Sunday, March 15, 2015

Sri Lanka's 'highway robbery' prevented by change of govt: transport expert

COLOMBO (EconomyNext) - A Sri Lankan transport expert has revealed how crooked politicians and contractors connived to "wilfully" dismantle normal procedures and inflate costs of highway projects, mostly Chinese funded and built, that could be done at half the cost. 

Calling it an attempted "highway robbery", Amal Kumarage, a senior professor in the Department of Transport & Logistics Management at the University of Moratuwa, called for better controls to prevent such attempted plunder in future.

The country should take steps to "clear the stables of the many players that aided and abetted this attempted national plunder so that the restored highway programmes can be protected and made productive," he said in a report published by the Sunday Times newspaper.

Voters who ousted for president Mahinda Rajapaksa at the January 8 presidential election were "not mistaken", Kumarage said, noting that they voted “no” to spending billions of rupees on grandiose and economically unproductive highway development.
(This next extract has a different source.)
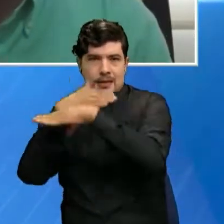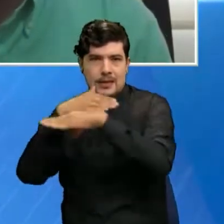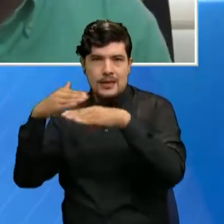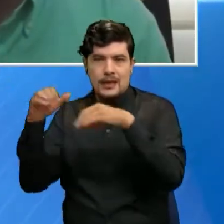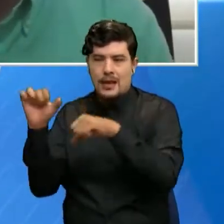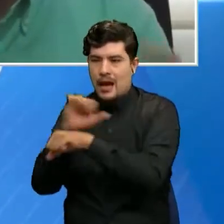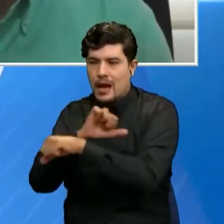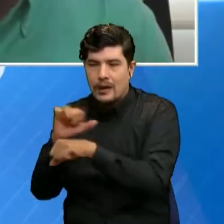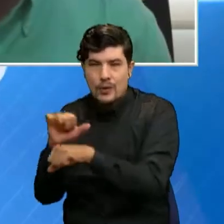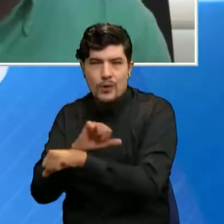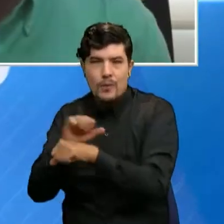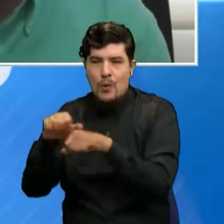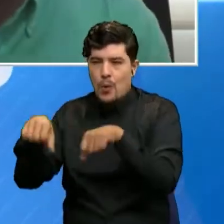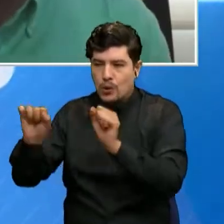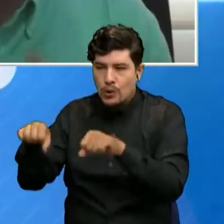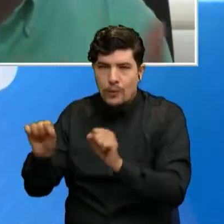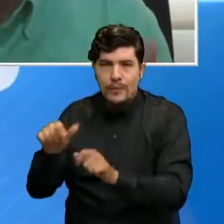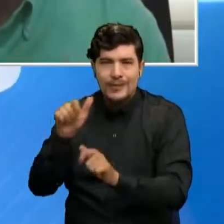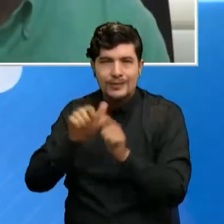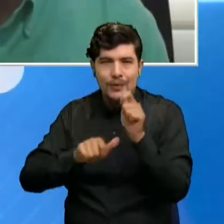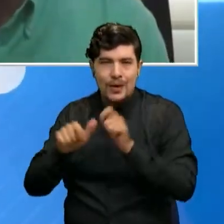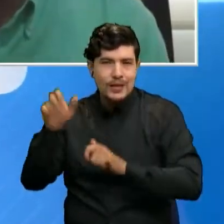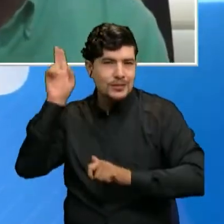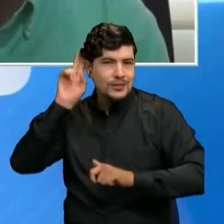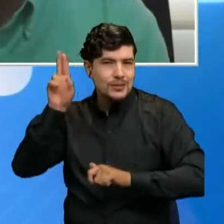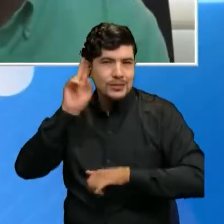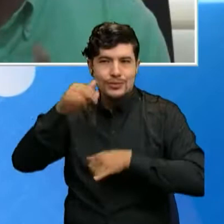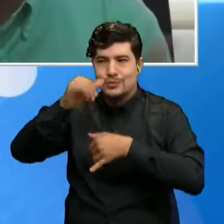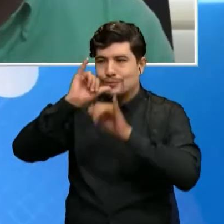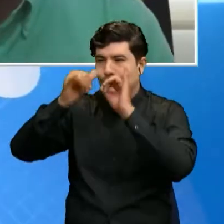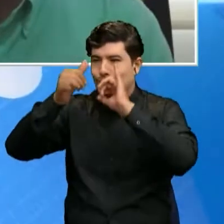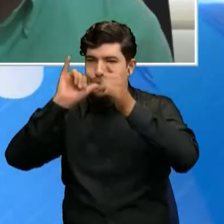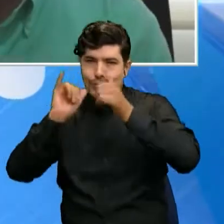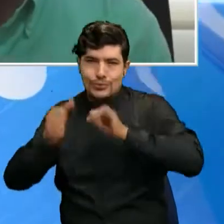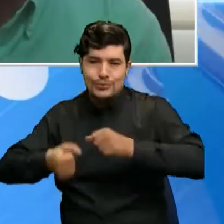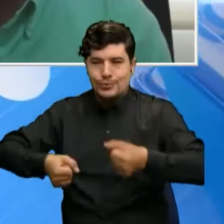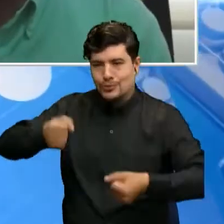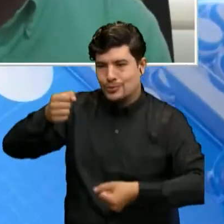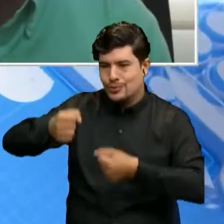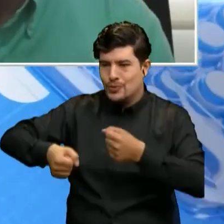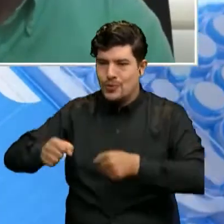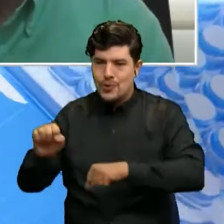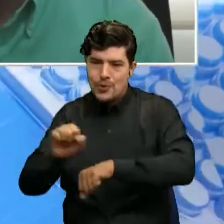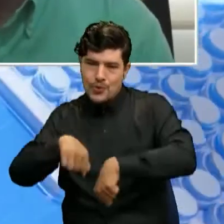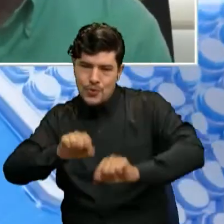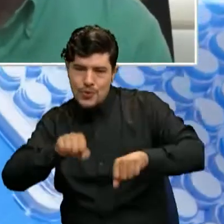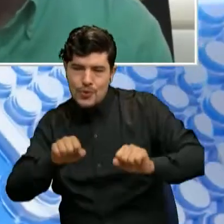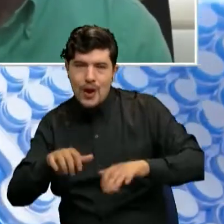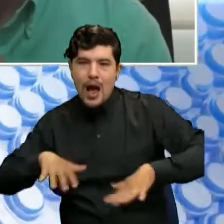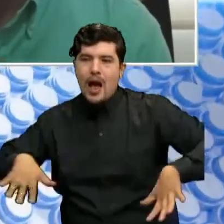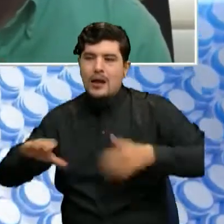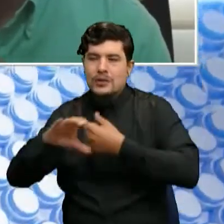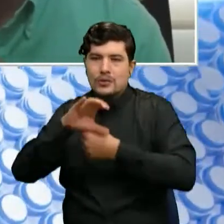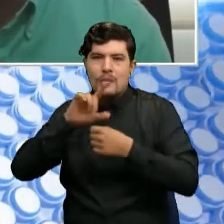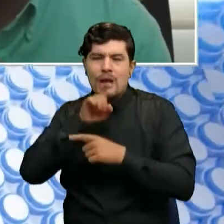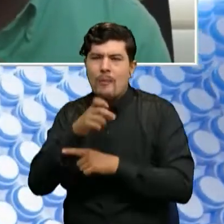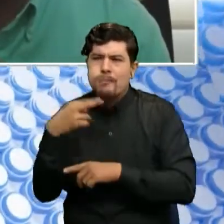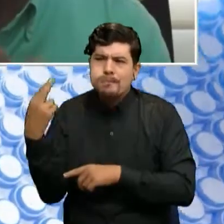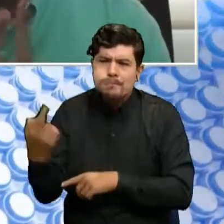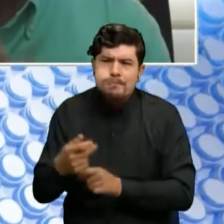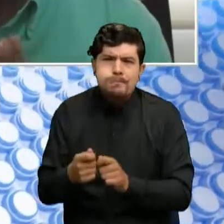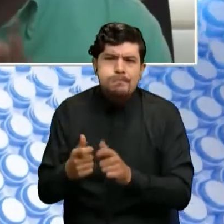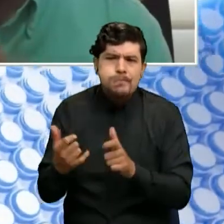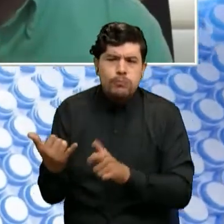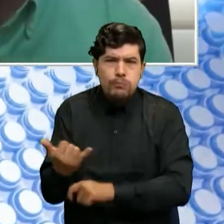alto consumo de alcohol y conductores embriagados conduciendo en el área metropolitana. Pues eso es otra bomba de tiempo que tenemos en el área metropolitana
The 197 km Northern Expressway Project (NEP) was to be the “crown jewel” in this highway robbery, Kumarage said. The extension of the Southern Highway up to Hambantota and the Outer Circular Phase III North of Kadawatha were others.

The attempted plunder of public money was made possible by selective ‘negotiation’ with international highway engineering consultants, bypassing established rules and procedures and secrecy that meant studies done without widespread discussions and feasibility reports yet to be made public.

The cost of a 42-km section of the four-lane proposed northern expressway between the towns of Mirigama to Mudalpolla was originally estimated at 35.7 billion rupees but soon turned into what Kumarage called "the biggest attempted public pillage in Sri Lanka to date."

The final NEP feasibility report under the ousted Rajapaksa regime estimates this same section's cost to be 98.4 billion rupees just one year later and had been evaluated and accepted by the Road Development Authority’s Planning Division.

"Even after adjusting for toll gates, ICT technology and inflation for that year, it is evident that the new total cost was around 130 percent higher, Kumarage said. 

"It is surprising that the consultants in these different feasibility studies had not applied international norms to examine the justification for these high costs. Neither is there a comparison with the earlier studies.

"However, a more serious ‘mistake’ appears in computation of benefits," Kumarage said. 

"One of the studies shows 55 percent of the highway’s benefits to accrue from 'savings from freight vehicle user time costs'. 

"Usually, it is passenger time savings and vehicle operating costs that constitute the major portion of benefits. Such freight time savings is unprecedented even in highly industrialised countries which have heavy trucking operations. This casts serious doubts about the accuracy of the calculations."

Kumarage said that consequently, the benefits appear to be "overestimated by about 150 percent". 

"This is why the project still shows on paper to be economically feasible. In reality, the actual performance of the project at the inflated price would have resulted in a negative rate of return that would have made the country poorer, not richer.

"It then makes sense why these feasibility studies were not made public and not submitted to the relevant divisions within the RDA for evaluation."

Kumarage said "timely action by an intelligent population thus prevented the country from spending 504 billion rupees for what should have cost only 217 billion rupees on the Northern Expressway Project alone."

The former regime had also approved contractor rates for material and work items in highway projects "well above market prices".

Other projects such as the extension of the Southern Highway and Outer Circular Phase III had similar "unexplained cost margins" which would have made the total "plunder of public funds" well over 400 billion rupees. 

"We could have built all our highways for the price of one!"

Kumarage also called for action against those responsible for their attempted plunder and for tighter project approval procedures to prevent similar attempts "by the same players" under the new government.

More time should be given for better planning and design, he suggested., so highways are planned as integrated development projects where the new mobility can be effectively used by new industries that can use such comparative advantage from the time and transport costs.